Exercise text below:

Theory Note: Three Notions of Distribution Concentration

In this note, I will discuss three notions of distribution concentration, or distribution similarity. While they capture different ideas, we will see that they are mathematically equivalent. They are:

$f$-divergences between distributions
concentration of Fisher information in parameter space
reward functions during policy imitation

We also note two further notions of distribution concentration

regression loss functions
earth mover distance

Which we will see only overlap with the $f$-divergence related notions at specific individual points. In both cases, the limitation is a result of the fact that these measures care about distances in the underlying space, while $f$-divergence related notions are only sensitive to probability density ratios.

$f$-divergences

The $f$-divergences are a family of divergence measures between probability distributions. Each member is defined by a convex function $f$, giving the divergence measure

\[D_f(p || q) = \int_X f \left( \frac{p(x)}{q(x)} \right) q(x) dx\]

where $p$ and $q$ are probability distributions over a space $x \in X$, and ${q(x) = 0}$ only where ${p(x) = 0}$. Note that that this includes, among others, forward and reverse KL divergences and total-variation distance. However, there are many alternative divergence measures that are not included in this class as well.

$f$-divergences are a theory construct, producing a general class of divergences that are useful for questions about statistical inference and information theory. $f$-divergences satisfy several intuitive properties that we might expect of divergence measures, including the data-processing inequality, decreases under coarse-graining, and convergence and increases in their entropy measures under Markov process dynamics (H-theorems).

End of Exercise text.

Exercise aim –
List every notion of distribution concentration named in the theory note, including the two it treats separately.

Record set below:

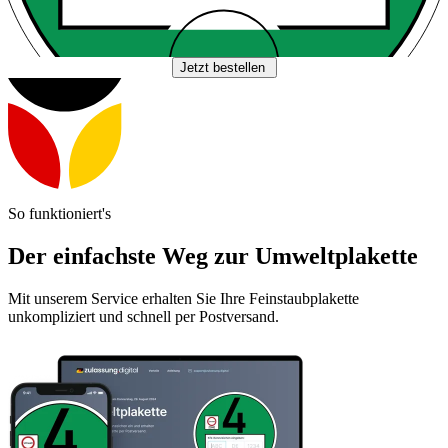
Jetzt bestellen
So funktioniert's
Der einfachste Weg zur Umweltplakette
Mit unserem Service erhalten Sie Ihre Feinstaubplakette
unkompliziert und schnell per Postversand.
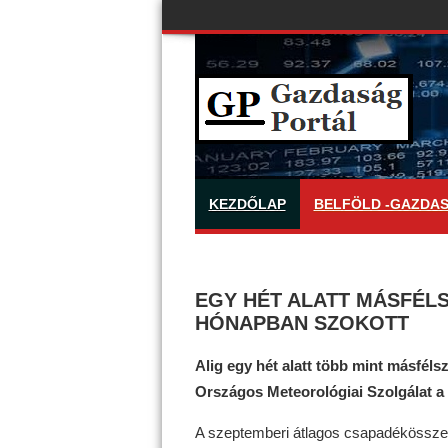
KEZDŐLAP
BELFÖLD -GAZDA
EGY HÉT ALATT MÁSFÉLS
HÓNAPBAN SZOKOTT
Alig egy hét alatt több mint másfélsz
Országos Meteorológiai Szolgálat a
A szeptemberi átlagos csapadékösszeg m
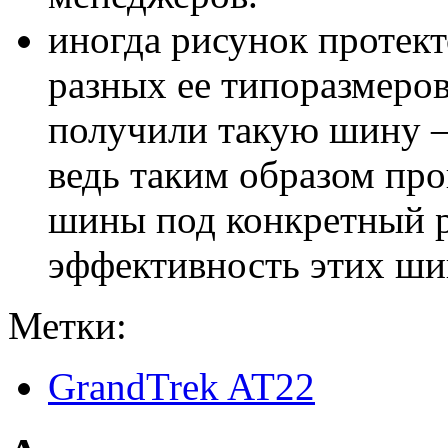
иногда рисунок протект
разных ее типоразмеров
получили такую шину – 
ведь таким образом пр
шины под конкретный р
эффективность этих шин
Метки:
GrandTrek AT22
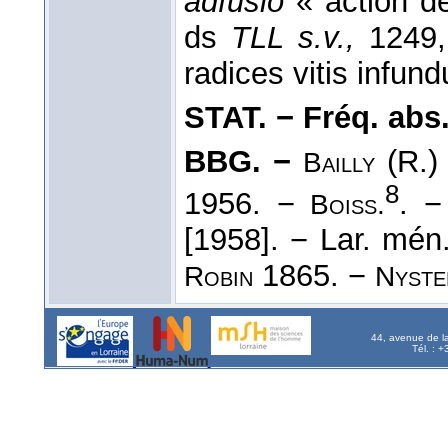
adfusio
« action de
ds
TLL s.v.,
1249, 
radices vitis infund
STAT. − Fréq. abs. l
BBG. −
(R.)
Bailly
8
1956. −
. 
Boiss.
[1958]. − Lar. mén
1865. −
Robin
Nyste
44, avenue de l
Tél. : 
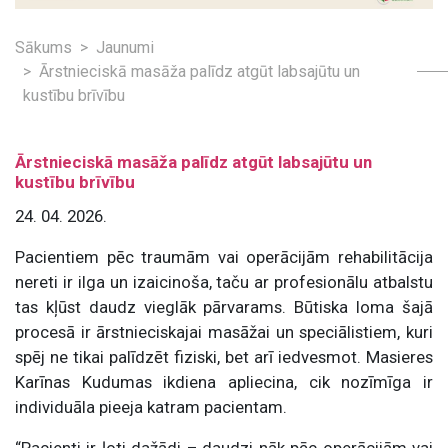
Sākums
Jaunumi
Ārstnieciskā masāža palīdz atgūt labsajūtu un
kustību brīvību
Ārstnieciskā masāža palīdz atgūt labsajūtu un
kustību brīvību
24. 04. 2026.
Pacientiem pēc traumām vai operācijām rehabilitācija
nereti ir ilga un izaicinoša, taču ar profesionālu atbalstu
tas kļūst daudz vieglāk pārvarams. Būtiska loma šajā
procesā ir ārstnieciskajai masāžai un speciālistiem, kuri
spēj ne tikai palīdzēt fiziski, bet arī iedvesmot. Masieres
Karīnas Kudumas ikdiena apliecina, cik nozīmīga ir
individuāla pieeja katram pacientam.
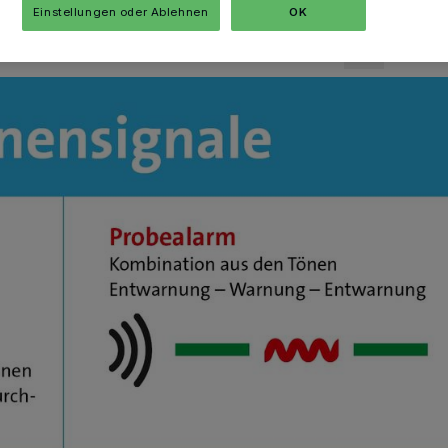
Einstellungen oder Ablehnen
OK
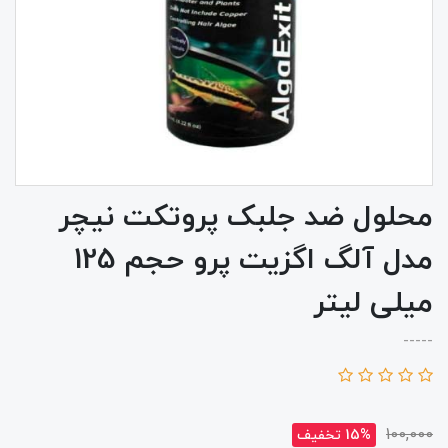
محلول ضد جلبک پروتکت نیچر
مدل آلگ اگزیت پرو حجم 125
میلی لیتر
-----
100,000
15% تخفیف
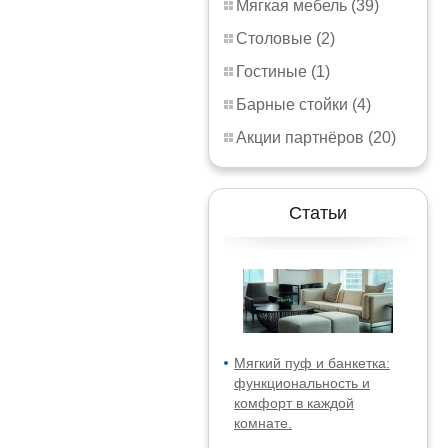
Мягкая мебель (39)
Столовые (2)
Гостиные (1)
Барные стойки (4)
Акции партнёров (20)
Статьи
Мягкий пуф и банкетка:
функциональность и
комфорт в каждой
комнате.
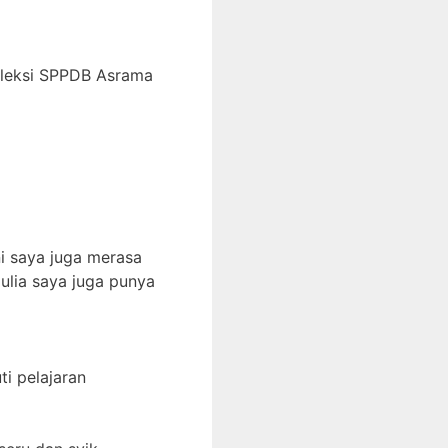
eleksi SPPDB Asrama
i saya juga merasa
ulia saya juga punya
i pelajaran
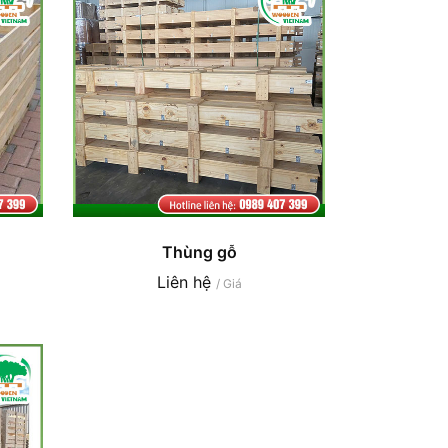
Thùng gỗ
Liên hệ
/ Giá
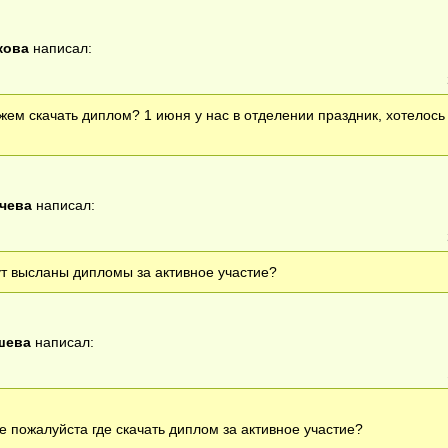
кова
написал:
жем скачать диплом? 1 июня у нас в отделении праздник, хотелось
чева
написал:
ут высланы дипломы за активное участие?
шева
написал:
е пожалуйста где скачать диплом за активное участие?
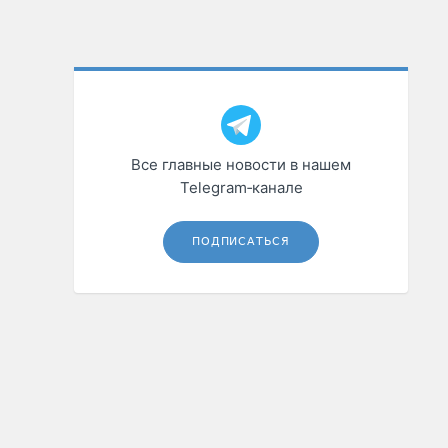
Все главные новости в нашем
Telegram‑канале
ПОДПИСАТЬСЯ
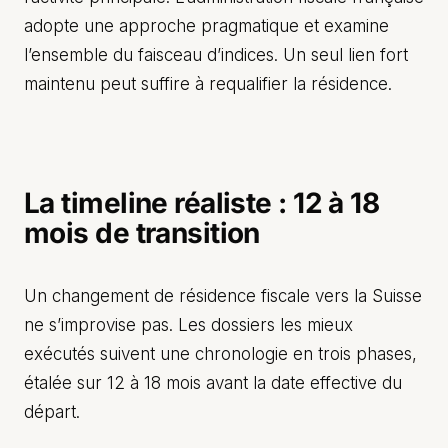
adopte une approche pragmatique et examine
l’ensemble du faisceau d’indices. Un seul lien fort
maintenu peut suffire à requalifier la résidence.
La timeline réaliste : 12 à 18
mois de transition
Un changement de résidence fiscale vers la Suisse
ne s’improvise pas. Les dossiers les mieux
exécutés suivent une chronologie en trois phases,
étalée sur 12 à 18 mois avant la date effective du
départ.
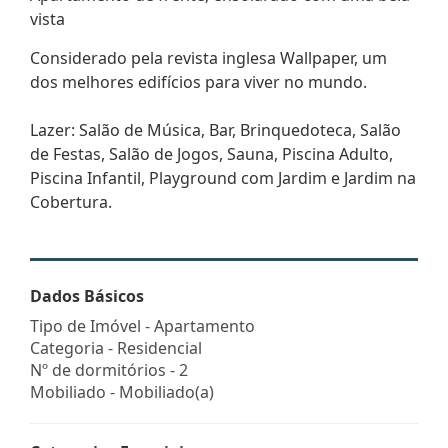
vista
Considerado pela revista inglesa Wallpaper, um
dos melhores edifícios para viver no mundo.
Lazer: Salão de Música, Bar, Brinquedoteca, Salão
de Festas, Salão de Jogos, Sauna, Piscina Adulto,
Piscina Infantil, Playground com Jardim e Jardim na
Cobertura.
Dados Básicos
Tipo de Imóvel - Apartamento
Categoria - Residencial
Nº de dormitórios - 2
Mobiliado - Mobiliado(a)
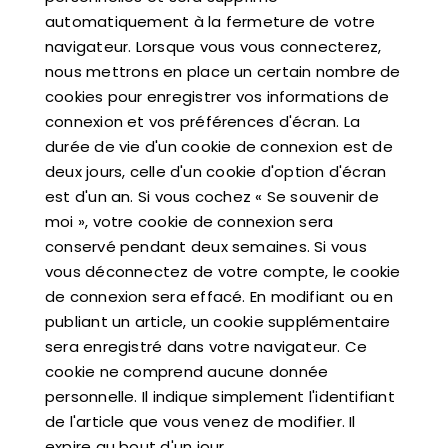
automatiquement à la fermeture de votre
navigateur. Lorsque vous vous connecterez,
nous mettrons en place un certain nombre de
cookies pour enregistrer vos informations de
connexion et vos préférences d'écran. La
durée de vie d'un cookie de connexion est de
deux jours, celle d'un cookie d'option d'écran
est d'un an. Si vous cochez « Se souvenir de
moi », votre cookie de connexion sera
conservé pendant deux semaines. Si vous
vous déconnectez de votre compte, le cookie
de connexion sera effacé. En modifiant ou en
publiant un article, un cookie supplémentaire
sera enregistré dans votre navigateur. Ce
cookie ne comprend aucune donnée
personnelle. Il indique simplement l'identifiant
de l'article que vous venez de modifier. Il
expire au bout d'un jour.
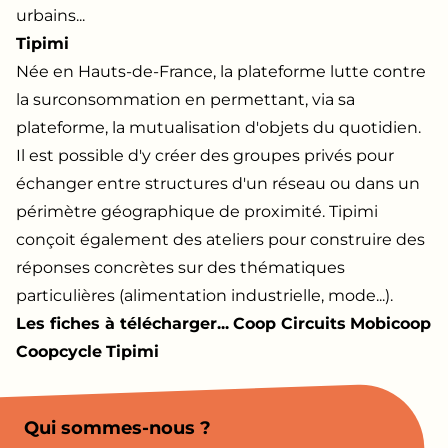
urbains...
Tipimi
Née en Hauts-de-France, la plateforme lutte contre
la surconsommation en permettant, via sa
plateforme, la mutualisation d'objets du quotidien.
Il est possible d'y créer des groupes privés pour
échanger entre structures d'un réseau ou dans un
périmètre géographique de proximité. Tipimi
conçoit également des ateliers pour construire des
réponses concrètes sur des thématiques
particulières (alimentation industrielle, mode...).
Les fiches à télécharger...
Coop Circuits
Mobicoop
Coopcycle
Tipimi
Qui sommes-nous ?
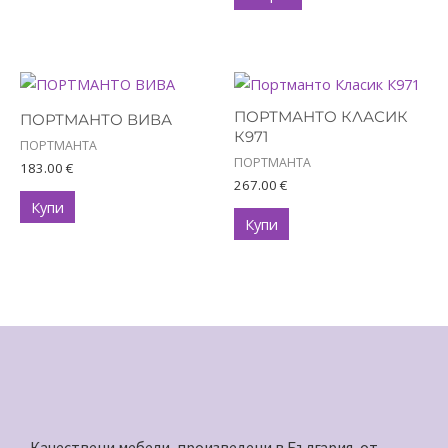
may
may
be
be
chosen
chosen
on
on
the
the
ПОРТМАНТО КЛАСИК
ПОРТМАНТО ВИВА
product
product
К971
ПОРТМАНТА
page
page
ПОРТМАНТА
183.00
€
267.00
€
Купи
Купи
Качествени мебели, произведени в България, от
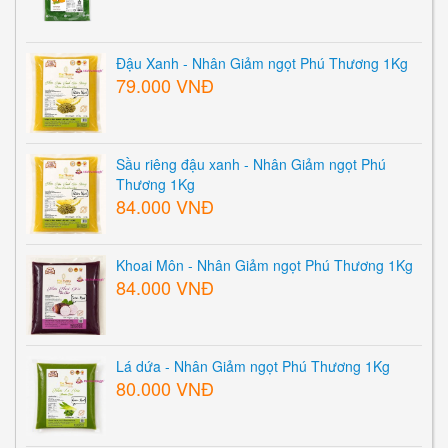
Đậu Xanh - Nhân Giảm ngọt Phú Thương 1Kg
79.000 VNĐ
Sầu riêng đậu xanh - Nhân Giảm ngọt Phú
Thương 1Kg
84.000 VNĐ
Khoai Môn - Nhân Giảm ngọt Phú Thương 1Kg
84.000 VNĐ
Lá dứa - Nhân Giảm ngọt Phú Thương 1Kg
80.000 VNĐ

End of Record set.

Output of the task –
- $f$-divergences between distributions
- concentration of Fisher information in parameter space
- reward functions during policy imitation
- regression loss functions
- earth mover distance